**WHAT IS REQUIRED:**
Rewrite all of the material below, substituting "Copy" for every occurrence of "Transcribe" and leaving everything else unchanged.

═══ DATA

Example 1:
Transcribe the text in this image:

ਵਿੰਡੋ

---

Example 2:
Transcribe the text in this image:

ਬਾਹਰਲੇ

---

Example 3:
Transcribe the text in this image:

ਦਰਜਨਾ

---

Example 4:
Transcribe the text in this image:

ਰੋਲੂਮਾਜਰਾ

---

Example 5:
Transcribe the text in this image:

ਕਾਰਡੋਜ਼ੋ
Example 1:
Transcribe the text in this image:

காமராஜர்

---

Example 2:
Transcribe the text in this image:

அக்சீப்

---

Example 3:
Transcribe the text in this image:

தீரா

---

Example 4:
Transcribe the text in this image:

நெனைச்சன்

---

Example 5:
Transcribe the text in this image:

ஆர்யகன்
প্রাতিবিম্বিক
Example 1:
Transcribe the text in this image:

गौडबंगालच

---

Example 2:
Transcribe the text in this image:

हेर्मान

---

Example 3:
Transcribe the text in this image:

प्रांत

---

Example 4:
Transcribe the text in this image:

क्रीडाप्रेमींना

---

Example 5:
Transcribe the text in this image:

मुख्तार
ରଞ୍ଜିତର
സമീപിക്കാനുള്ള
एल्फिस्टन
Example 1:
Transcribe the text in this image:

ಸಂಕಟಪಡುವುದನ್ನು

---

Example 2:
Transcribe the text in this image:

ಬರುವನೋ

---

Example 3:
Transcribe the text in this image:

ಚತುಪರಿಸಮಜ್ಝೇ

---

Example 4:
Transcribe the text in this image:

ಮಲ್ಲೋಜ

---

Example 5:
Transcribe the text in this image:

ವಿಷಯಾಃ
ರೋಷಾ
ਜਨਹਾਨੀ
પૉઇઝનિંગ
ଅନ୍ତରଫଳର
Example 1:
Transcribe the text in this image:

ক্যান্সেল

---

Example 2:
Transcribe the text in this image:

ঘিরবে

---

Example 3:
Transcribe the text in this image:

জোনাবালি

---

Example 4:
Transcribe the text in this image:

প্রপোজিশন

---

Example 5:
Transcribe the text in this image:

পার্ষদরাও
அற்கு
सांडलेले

══════

**THE ANSWER:**
Example 1:
Copy the text in this image:

ਵਿੰਡੋ

---

Example 2:
Copy the text in this image:

ਬਾਹਰਲੇ

---

Example 3:
Copy the text in this image:

ਦਰਜਨਾ

---

Example 4:
Copy the text in this image:

ਰੋਲੂਮਾਜਰਾ

---

Example 5:
Copy the text in this image:

ਕਾਰਡੋਜ਼ੋ
Example 1:
Copy the text in this image:

காமராஜர்

---

Example 2:
Copy the text in this image:

அக்சீப்

---

Example 3:
Copy the text in this image:

தீரா

---

Example 4:
Copy the text in this image:

நெனைச்சன்

---

Example 5:
Copy the text in this image:

ஆர்யகன்
প্রাতিবিম্বিক
Example 1:
Copy the text in this image:

गौडबंगालच

---

Example 2:
Copy the text in this image:

हेर्मान

---

Example 3:
Copy the text in this image:

प्रांत

---

Example 4:
Copy the text in this image:

क्रीडाप्रेमींना

---

Example 5:
Copy the text in this image:

मुख्तार
ରଞ୍ଜିତର
സമീപിക്കാനുള്ള
एल्फिस्टन
Example 1:
Copy the text in this image:

ಸಂಕಟಪಡುವುದನ್ನು

---

Example 2:
Copy the text in this image:

ಬರುವನೋ

---

Example 3:
Copy the text in this image:

ಚತುಪರಿಸಮಜ್ಝೇ

---

Example 4:
Copy the text in this image:

ಮಲ್ಲೋಜ

---

Example 5:
Copy the text in this image:

ವಿಷಯಾಃ
ರೋಷಾ
ਜਨਹਾਨੀ
પૉઇઝનિંગ
ଅନ୍ତରଫଳର
Example 1:
Copy the text in this image:

ক্যান্সেল

---

Example 2:
Copy the text in this image:

ঘিরবে

---

Example 3:
Copy the text in this image:

জোনাবালি

---

Example 4:
Copy the text in this image:

প্রপোজিশন

---

Example 5:
Copy the text in this image:

পার্ষদরাও
அற்கு
सांडलेले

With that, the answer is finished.